• **EXERCISE REQUIREMENTS**
Please return the listing below from the line with "хозяйства края" through its last line, exactly, and include nothing else.
****
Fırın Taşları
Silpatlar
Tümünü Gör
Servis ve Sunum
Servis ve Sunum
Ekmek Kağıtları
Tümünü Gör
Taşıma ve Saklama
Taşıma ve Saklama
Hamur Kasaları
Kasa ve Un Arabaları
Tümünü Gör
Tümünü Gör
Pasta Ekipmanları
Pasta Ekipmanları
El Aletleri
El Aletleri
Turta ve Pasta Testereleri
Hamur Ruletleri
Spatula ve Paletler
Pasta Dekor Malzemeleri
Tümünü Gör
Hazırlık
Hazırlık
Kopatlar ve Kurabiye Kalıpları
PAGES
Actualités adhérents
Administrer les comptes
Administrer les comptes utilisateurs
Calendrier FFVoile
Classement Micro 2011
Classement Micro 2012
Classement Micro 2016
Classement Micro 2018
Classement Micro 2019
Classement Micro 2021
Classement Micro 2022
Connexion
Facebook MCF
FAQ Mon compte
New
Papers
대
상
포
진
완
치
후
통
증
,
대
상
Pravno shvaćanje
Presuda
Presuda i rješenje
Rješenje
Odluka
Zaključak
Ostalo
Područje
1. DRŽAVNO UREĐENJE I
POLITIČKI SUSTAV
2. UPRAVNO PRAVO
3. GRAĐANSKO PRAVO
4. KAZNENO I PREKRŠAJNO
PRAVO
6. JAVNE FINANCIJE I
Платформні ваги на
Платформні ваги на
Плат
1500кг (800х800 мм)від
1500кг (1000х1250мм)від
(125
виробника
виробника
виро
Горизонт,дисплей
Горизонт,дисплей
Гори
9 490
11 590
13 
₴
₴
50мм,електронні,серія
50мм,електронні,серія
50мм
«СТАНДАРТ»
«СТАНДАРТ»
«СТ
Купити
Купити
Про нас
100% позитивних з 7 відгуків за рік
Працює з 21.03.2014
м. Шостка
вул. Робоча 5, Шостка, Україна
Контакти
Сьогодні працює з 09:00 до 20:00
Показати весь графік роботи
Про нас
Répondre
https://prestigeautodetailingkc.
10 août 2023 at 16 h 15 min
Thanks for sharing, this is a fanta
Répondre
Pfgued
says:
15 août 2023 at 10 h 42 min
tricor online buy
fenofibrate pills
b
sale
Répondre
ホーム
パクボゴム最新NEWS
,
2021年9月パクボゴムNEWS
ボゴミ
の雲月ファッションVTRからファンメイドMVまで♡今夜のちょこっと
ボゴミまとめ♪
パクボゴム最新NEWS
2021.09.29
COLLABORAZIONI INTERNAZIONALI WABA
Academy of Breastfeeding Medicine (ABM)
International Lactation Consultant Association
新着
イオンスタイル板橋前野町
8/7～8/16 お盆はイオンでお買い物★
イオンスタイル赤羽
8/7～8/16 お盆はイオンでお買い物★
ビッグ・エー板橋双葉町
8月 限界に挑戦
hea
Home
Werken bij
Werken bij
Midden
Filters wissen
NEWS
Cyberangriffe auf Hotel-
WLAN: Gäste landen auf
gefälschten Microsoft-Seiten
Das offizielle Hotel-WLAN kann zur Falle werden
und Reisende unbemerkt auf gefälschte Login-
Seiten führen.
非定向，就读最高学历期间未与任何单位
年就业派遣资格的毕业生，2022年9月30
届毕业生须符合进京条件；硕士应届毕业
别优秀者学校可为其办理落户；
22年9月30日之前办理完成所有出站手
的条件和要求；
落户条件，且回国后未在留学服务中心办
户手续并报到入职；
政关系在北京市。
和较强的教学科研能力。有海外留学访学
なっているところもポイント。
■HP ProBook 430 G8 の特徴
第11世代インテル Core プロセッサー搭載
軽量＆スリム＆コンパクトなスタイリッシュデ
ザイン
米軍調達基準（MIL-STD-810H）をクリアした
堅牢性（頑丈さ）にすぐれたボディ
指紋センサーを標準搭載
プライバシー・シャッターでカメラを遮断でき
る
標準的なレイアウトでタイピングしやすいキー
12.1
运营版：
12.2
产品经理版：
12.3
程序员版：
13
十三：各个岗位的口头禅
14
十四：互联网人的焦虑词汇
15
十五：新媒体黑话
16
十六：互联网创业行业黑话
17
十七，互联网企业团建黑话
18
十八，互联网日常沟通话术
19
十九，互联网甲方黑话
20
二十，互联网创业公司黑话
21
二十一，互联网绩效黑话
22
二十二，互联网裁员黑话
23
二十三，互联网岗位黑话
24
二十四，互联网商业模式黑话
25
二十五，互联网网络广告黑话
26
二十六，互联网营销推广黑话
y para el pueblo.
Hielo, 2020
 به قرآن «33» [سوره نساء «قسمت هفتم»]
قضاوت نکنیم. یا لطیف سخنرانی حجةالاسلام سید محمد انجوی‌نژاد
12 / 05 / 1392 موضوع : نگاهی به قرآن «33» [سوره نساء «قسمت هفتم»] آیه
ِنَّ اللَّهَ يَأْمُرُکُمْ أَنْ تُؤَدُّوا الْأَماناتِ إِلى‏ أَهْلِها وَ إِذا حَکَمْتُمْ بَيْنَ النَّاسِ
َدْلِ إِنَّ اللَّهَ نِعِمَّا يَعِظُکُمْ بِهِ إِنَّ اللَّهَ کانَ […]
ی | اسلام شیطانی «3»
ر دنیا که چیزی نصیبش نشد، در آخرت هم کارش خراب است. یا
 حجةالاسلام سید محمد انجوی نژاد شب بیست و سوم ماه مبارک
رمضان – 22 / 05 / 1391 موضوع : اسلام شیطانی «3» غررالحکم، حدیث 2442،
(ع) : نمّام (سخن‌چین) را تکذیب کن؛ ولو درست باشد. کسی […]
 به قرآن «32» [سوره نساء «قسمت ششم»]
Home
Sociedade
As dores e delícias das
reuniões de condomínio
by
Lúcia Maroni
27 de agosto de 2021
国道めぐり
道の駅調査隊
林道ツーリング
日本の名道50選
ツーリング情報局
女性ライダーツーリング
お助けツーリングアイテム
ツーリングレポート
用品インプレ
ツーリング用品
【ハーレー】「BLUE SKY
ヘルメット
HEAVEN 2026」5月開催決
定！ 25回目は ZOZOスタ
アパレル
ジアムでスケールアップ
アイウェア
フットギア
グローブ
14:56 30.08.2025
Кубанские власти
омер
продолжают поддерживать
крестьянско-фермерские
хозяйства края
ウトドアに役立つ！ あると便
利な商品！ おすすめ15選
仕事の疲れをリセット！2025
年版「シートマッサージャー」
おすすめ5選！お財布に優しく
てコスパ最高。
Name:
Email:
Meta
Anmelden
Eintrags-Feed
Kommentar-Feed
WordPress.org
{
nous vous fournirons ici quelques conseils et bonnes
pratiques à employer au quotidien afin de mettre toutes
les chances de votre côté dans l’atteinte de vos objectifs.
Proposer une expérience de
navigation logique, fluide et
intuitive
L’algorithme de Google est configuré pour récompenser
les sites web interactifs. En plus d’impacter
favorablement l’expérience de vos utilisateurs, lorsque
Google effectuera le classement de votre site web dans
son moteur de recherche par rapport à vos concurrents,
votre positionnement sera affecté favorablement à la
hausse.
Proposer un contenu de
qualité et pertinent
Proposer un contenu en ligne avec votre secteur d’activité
****
• **ANSWER TO THE EXERCISE**
хозяйства края
ウトドアに役立つ！ あると便
利な商品！ おすすめ15選
仕事の疲れをリセット！2025
年版「シートマッサージャー」
おすすめ5選！お財布に優しく
てコスパ最高。
Name:
Email:
Meta
Anmelden
Eintrags-Feed
Kommentar-Feed
WordPress.org
{
nous vous fournirons ici quelques conseils et bonnes
pratiques à employer au quotidien afin de mettre toutes
les chances de votre côté dans l’atteinte de vos objectifs.
Proposer une expérience de
navigation logique, fluide et
intuitive
L’algorithme de Google est configuré pour récompenser
les sites web interactifs. En plus d’impacter
favorablement l’expérience de vos utilisateurs, lorsque
Google effectuera le classement de votre site web dans
son moteur de recherche par rapport à vos concurrents,
votre positionnement sera affecté favorablement à la
hausse.
Proposer un contenu de
qualité et pertinent
Proposer un contenu en ligne avec votre secteur d’activité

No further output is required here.